G. H. : Notre diffusion a été réorganisée, suite au départ de Jean-Yves Bry, autour de Nathalie Collard, qui a pris la direction commerciale, et Daphné Esménard, son adjointe, chargée des relations avec Hachette et le Canada. Oui, avoir notre équipe de représentants dédiés pour le niveau 1 est un atout clé. Ils sont le prolongement organique de la maison et de formidables relais à nos choix éditoriaux.
Est-il aisé de garder des auteurs, devenus de plus en plus volatiles ?

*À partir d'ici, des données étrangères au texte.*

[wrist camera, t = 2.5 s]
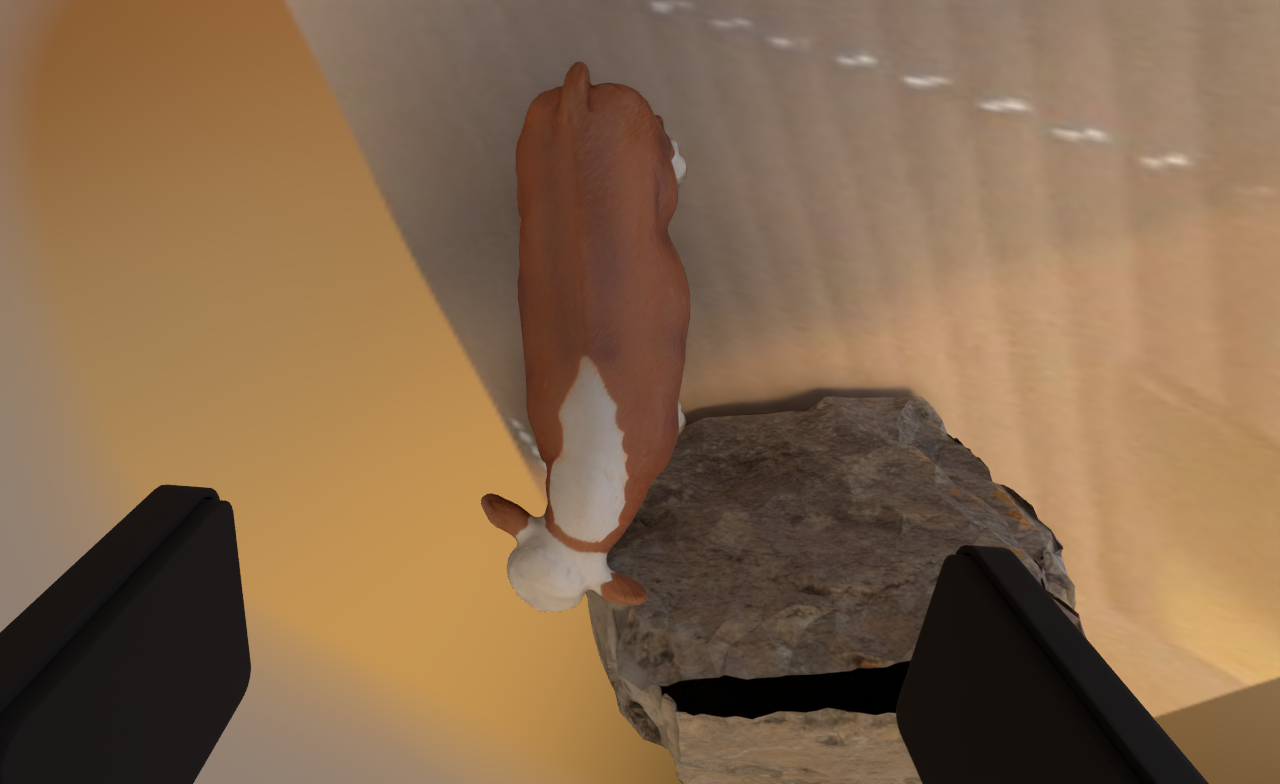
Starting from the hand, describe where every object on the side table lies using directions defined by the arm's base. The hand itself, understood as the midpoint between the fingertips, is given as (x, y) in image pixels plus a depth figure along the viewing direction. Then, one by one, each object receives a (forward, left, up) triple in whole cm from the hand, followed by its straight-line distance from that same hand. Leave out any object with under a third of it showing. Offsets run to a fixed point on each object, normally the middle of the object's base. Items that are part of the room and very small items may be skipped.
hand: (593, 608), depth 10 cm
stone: (+4, +2, -13) cm, 14 cm away
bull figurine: (+1, 0, -15) cm, 15 cm away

G. H. : C'est vrai que la concurrence est plus rude. Le marché se tend, les groupes ont des logiques plus industrielles qui peuvent pousser, sinon au crime, du moins au débauchage ! Certains de nos auteurs ont pu susciter quelques convoitises, mais nous ne sommes pas inquiets, car un auteur qui se sent bien dans sa maison part rarement pour des raisons purement financières. Les liens personnels, la connivence éditoriale, et le succès bien sûr sont les meilleures réponses à l'extension du domaine des à-valoir.
A l'opposé, il y a un enjeu de renouvellement du catalogue. Pour y répondre, faut-il rajeunir l'équipe éditoriale ?

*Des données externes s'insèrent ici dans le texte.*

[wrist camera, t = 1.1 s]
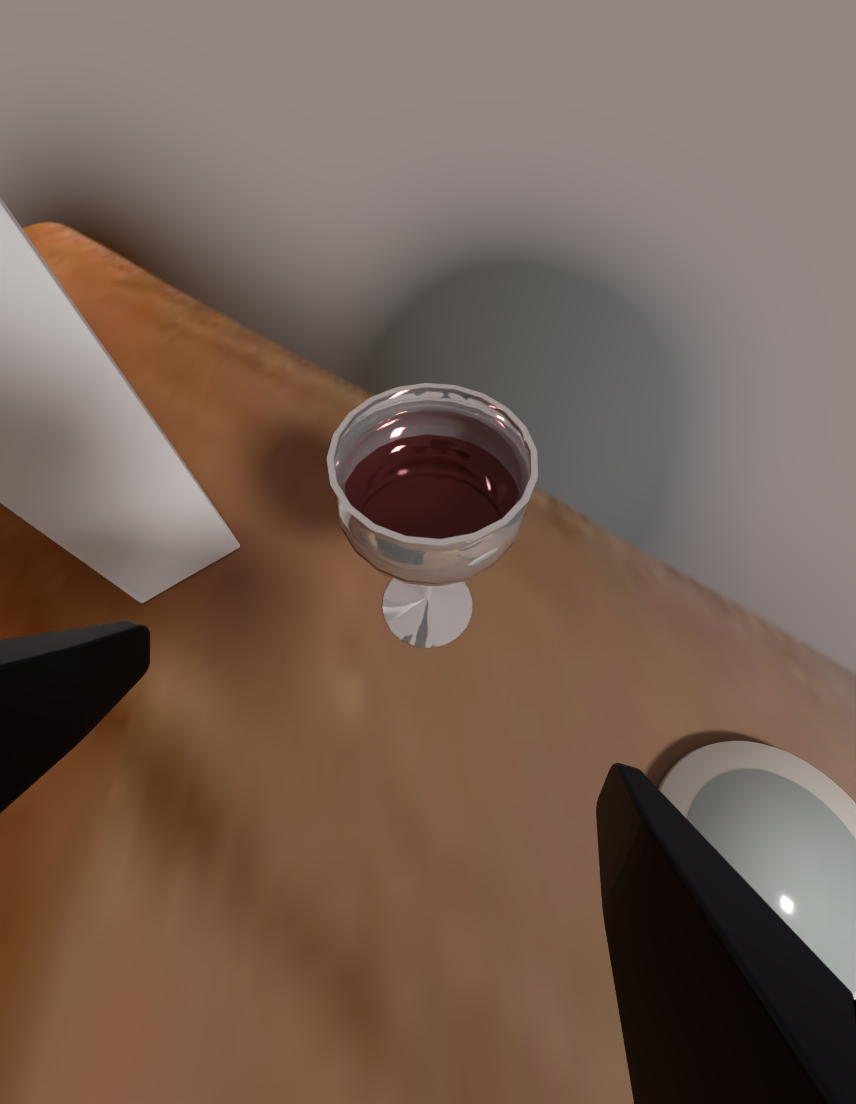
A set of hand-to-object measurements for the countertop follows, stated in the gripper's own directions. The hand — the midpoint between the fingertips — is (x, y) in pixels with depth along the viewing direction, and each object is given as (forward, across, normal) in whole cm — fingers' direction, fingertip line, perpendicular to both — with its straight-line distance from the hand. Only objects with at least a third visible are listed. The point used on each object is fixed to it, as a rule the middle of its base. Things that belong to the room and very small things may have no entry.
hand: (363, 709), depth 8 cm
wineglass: (+16, +1, +5) cm, 16 cm away
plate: (+10, -16, +10) cm, 21 cm away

G. H. : Quand je vois le succès, à la dernière rentrée, des premiers romans d'Alexis Michalik ou de Victoria Mas, je ne suis pas inquiet. Le renouvellement des équipes ne me préoccupe pas non plus, celles en place ont montré qu'elles n'avaient pas démérité. Un éditeur se bonifie en général au fil du temps, l'édition est le seul secteur pour lequel je ne serais pas contre un rehaussement de l'âge de la retraite ! En revanche, renforcer encore les équipes, oui. Véronique Ovaldé nous a rejoints au département littéraire, Aurélie Starckmann au pratique et il y aura certainement d'autres arrivées cette année.
Quels sont les plus gros défis pour le livre dans les années à venir ?

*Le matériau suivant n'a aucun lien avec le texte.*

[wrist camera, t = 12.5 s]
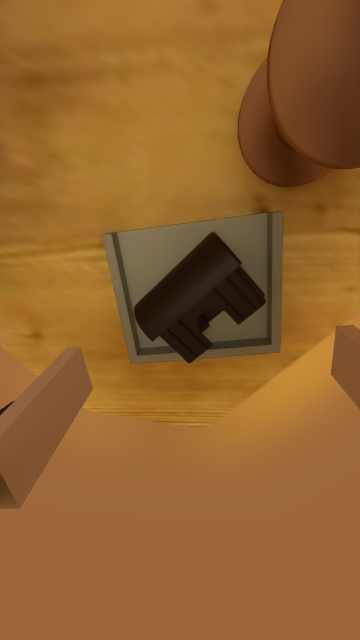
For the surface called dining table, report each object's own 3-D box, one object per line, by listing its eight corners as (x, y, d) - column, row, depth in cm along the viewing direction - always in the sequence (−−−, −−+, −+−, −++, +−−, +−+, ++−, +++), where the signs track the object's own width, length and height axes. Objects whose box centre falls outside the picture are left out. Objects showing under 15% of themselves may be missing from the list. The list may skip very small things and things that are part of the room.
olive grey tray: (277, 211, 25) (286, 210, 23) (275, 340, 30) (283, 352, 28) (108, 233, 27) (98, 235, 24) (133, 352, 32) (128, 364, 29)
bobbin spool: (365, 33, 20) (540, -153, 10) (350, 178, 24) (466, 150, 14) (235, 58, 21) (272, -89, 11) (239, 193, 25) (271, 178, 15)
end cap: (210, 227, 25) (215, 232, 19) (256, 280, 27) (275, 300, 21) (140, 295, 28) (125, 318, 22) (185, 339, 30) (183, 372, 23)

G. H. : Je crains que l'embellie de cette année ne suffise pas à faire crier victoire. Le livre est attaqué par les écrans, on le constate quotidiennement, il suffit de prendre les transports en commun. Il y a également un changement plus insidieux du rapport aux œuvres chez les étudiants. Leurs habitudes sont plus utilitaristes, le prestige symbolique du livre s'effrite. Cela étant posé, le combat n'est pas perdu car il y a de vraies raisons de croire au livre, comme la force irremplaçable des œuvres de l'écrit. Considérez l'audiovisuel, qui n'a jamais cherché autant ses sources d'adaptation que chez les romanciers, ou encore les traductions des œuvres françaises qui explosent à l'étranger. Sans faire d'optimisme béat, je pencherais donc plutôt en faveur de l'irréductibilité de la littérature et de la pérennité de l'exception culturelle française.